Les données cliniques indiquent que la technologie pourrait également être utilisée pour d’autres pathologies connexes, telles que la sténose aortique, c’est-à-dire en cas de rétrécissement de l’ouverture de la valve aortique ce qui réduit le flux de sang oxygéné dans l’aorte, puis dans le reste du corps.
«Nous sommes à deux doigts d’atteindre les patients que nous pouvons aider. C’est un moment très fort pour moi», explique Pinto. «Cela va multiplier les groupes de patients que nous pouvons soigner et réduire la douleur au cours de l’intervention afin d’offrir une vie meilleure.»
Infos investissement
David Braga Malta, Principal Health, Private Equity, Pictet Alternative Advisors
-
Notre mission consiste à aider les technologies formidables à devenir des produits commerciaux viables. Dans notre monde, le succès tient à quelques éléments. L’un d’entre eux est l’impact sur le patient; le second est l’impact sur les investisseurs et le troisième est le délai pour générer des retours pour ces deux groupes.
JenaValve est un exemple de réussite dans ces trois dimensions.
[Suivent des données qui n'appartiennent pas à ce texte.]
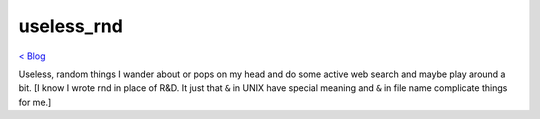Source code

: useless_rnd 
===========
`< Blog <../blog.html>`_

Useless, random things I wander about or pops on my head and do some active web search and maybe play around a bit. [I know I wrote rnd in place of R&D. It just that ``&`` in UNIX have special meaning and ``&`` in file name complicate things for me.]






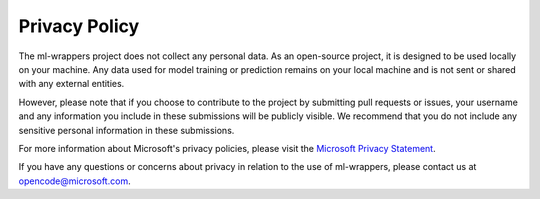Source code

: .. _privacy_policy:

Privacy Policy
==============

The ml-wrappers project does not collect any personal data. As an open-source project, it is designed to be used locally on your machine. Any data used for model training or prediction remains on your local machine and is not sent or shared with any external entities.

However, please note that if you choose to contribute to the project by submitting pull requests or issues, your username and any information you include in these submissions will be publicly visible. We recommend that you do not include any sensitive personal information in these submissions.

For more information about Microsoft's privacy policies, please visit the `Microsoft Privacy Statement <https://privacy.microsoft.com/en-us/privacystatement>`_.

If you have any questions or concerns about privacy in relation to the use of ml-wrappers, please contact us at opencode@microsoft.com.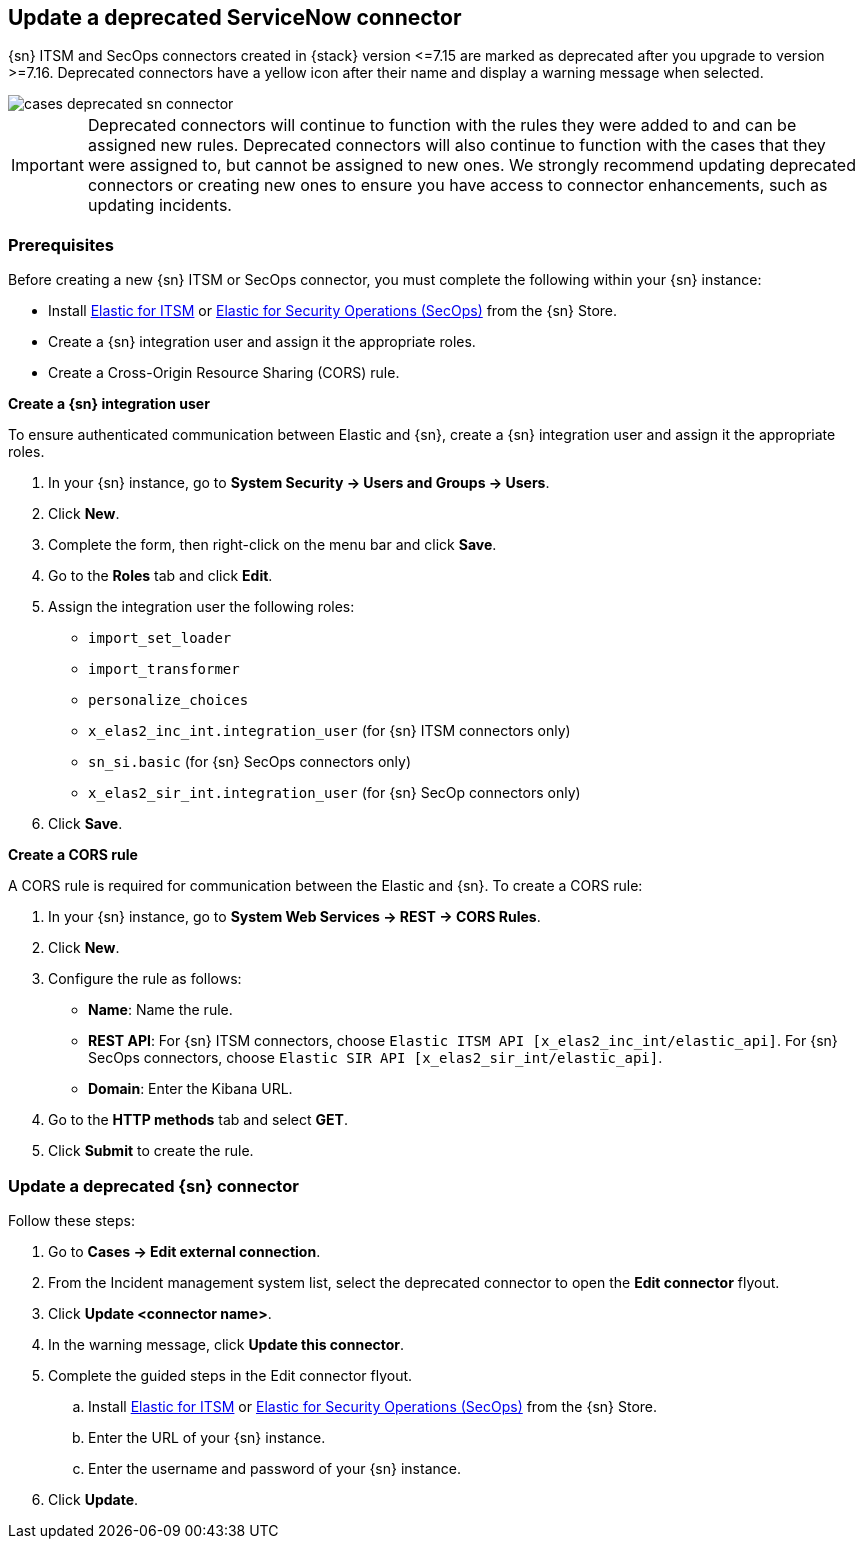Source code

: [[post-upgrade-deprecated-sn-connector]]
== Update a deprecated ServiceNow connector

{sn} ITSM and SecOps connectors created in {stack} version \<=7.15 are marked as deprecated after you upgrade to version >=7.16. Deprecated connectors have a yellow icon after their name and display a warning message when selected.

[role="screenshot"]
image::images/cases-deprecated-sn-connector.png[]

IMPORTANT: Deprecated connectors will continue to function with the rules they were added to and can be assigned new rules. Deprecated connectors will also continue to function with the cases that they were assigned to, but cannot be assigned to new ones. We strongly recommend updating deprecated connectors or creating new ones to ensure you have access to connector enhancements, such as updating incidents.

[float]
[[pre-req-deprecated-sn-connector]]
=== Prerequisites
Before creating a new {sn} ITSM or SecOps connector, you must complete the following within your {sn} instance:

* Install https://store.servicenow.com/sn_appstore_store.do#!/store/application/7148dbc91bf1f450ced060a7234bcb88[Elastic for ITSM] or https://store.servicenow.com/sn_appstore_store.do#!/store/application/2f0746801baeb01019ae54e4604bcb0f[Elastic for Security Operations (SecOps)] from the {sn} Store.
* Create a {sn} integration user and assign it the appropriate roles. 
* Create a Cross-Origin Resource Sharing (CORS) rule. 

*Create a {sn} integration user*

To ensure authenticated communication between Elastic and {sn}, create a {sn} integration user and assign it the appropriate roles.

. In your {sn} instance, go to *System Security -> Users and Groups -> Users*. 
. Click *New*. 
. Complete the form, then right-click on the menu bar and click *Save*. 
. Go to the *Roles* tab and click *Edit*.
. Assign the integration user the following roles:  
** `import_set_loader`
** `import_transformer`
** `personalize_choices`
** `x_elas2_inc_int.integration_user` (for {sn} ITSM connectors only)
** `sn_si.basic` (for {sn} SecOps connectors only)
** `x_elas2_sir_int.integration_user` (for {sn} SecOp connectors only)
. Click *Save*.

*Create a CORS rule*

A CORS rule is required for communication between the Elastic and {sn}. To create a CORS rule:

. In your {sn} instance, go to *System Web Services -> REST -> CORS Rules*.
. Click *New*.
. Configure the rule as follows:
* *Name*: Name the rule.
* *REST API*: For {sn} ITSM connectors, choose `Elastic ITSM API [x_elas2_inc_int/elastic_api]`. For {sn} SecOps connectors, choose `Elastic SIR API [x_elas2_sir_int/elastic_api]`.
* *Domain*: Enter the Kibana URL.
. Go to the *HTTP methods* tab and select *GET*.
. Click *Submit* to create the rule.

[float]
[[pre-req-update-deprecated-sn-connector]]
=== Update a deprecated {sn} connector

Follow these steps:

. Go to *Cases -> Edit external connection*.
. From the Incident management system list, select the deprecated connector to open the *Edit connector* flyout.
. Click *Update <connector name>*.
. In the warning message, click *Update this connector*.
. Complete the guided steps in the Edit connector flyout.
.. Install https://store.servicenow.com/sn_appstore_store.do#!/store/application/7148dbc91bf1f450ced060a7234bcb88[Elastic for ITSM] or https://store.servicenow.com/sn_appstore_store.do#!/store/application/2f0746801baeb01019ae54e4604bcb0f[Elastic for Security Operations (SecOps)] from the {sn} Store.
.. Enter the URL of your {sn} instance.
.. Enter the username and password of your {sn} instance.
. Click *Update*.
La stratégie de capital-investissement thématique Health de Pictet a investi dans JenaValve en novembre 2022, en participant au cycle de financement C.
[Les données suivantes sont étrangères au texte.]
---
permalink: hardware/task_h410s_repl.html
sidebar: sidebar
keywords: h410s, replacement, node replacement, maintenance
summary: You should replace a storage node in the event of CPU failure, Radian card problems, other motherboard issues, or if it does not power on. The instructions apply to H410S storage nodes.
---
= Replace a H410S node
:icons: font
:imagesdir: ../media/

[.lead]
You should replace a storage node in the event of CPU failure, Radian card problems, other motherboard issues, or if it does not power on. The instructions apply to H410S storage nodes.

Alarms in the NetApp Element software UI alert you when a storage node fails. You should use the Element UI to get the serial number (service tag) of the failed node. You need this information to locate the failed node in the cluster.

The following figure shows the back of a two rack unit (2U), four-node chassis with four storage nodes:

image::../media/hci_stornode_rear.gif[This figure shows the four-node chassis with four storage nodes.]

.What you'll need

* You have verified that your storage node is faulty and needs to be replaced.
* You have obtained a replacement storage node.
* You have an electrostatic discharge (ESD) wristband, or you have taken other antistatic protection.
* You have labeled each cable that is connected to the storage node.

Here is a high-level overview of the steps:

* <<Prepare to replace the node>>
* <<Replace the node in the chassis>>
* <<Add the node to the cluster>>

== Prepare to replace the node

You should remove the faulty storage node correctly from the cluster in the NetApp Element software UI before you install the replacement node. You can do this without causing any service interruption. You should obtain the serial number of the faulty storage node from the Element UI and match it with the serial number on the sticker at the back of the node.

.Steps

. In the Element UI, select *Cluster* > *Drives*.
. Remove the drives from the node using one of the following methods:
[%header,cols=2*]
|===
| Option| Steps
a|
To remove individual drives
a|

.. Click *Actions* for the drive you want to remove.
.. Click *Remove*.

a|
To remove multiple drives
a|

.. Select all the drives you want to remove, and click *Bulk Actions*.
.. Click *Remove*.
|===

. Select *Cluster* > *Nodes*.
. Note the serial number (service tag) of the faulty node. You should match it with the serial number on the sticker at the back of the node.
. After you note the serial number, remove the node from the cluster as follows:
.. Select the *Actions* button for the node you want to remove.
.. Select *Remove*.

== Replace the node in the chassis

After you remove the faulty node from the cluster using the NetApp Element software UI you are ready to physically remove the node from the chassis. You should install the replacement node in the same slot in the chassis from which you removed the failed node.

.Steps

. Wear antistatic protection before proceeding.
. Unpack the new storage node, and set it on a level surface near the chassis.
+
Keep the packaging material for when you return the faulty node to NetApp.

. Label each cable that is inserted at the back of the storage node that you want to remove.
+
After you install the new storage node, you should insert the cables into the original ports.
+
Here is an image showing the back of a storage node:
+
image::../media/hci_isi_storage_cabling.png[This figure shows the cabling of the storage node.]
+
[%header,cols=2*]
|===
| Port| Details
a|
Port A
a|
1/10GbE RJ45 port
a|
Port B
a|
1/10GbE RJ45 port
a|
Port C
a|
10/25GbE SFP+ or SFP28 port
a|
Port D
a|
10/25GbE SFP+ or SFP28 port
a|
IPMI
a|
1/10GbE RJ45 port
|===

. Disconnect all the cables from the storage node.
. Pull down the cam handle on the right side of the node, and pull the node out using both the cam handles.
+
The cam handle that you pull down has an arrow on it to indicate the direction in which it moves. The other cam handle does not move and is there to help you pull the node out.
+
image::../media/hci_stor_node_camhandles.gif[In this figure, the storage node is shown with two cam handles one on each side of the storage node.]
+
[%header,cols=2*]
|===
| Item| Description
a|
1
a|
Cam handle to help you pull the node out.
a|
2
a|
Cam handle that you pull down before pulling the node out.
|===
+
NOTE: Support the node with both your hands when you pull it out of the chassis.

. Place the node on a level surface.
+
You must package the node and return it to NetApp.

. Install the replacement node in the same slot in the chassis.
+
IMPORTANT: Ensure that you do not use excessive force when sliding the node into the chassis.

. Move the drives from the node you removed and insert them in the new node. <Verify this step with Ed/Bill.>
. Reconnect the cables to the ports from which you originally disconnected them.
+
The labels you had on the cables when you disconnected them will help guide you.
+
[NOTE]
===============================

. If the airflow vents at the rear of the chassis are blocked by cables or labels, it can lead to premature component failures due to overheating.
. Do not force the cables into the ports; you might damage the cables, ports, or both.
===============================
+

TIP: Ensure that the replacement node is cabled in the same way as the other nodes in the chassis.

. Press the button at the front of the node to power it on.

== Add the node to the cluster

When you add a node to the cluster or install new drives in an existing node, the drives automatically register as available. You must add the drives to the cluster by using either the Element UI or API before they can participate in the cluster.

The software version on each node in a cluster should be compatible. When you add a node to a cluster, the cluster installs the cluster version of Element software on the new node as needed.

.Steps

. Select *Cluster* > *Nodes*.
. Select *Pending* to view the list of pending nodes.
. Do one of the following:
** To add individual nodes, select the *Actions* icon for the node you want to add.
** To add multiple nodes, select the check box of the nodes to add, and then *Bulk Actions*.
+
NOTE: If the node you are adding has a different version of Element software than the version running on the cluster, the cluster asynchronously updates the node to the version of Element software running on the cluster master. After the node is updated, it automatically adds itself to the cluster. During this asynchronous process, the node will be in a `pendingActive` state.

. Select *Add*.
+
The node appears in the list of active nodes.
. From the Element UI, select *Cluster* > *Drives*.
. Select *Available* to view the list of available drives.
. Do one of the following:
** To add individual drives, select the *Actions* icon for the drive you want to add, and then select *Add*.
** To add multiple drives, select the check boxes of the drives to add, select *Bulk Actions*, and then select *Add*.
L’entreprise disposait alors d’une technologie qui avait fait ses preuves et qui était attendue par les médecins. Lorsque nous avons investi pour la première fois, la demande dépassait les capacités de production de l’entreprise. À ce point de leur stratégie, elle devait pénétrer le plus grand marché au monde: les États-Unis. Pour obtenir l’approbation de la FDA, elle devait mener un essai clinique de grande envergure, ce qui nécessitait à son tour des fonds supplémentaires. C’était l’occasion pour nous de participer à cette aventure.
La somme collectée sert actuellement au financement du développement clinique final et à l’accélération de la commercialisation de la technologie afférente.
Mais au-delà de cela, les groupes de capital-investissement peuvent apporter de nombreuses choses. Dans le cas de JenaValve, l’entreprise a rencontré à un moment donné des problèmes de chaîne d’approvisionnement et nous avons pu l’aider à identifier des alternatives.
Au fur et à mesure que JenaValve s’est développée, elle a attiré l’attention d’acteurs plus importants. En juillet 2024, elle a conclu un accord d’acquisition avec Edward Lifesciences, un groupe coté aux États-Unis et spécialisé dans les maladies cardiaques structurelles et la surveillance des soins intensifs. Par conséquent, Pictet a été en mesure de générer des retours attrayants pour nos clients en capital-investissement.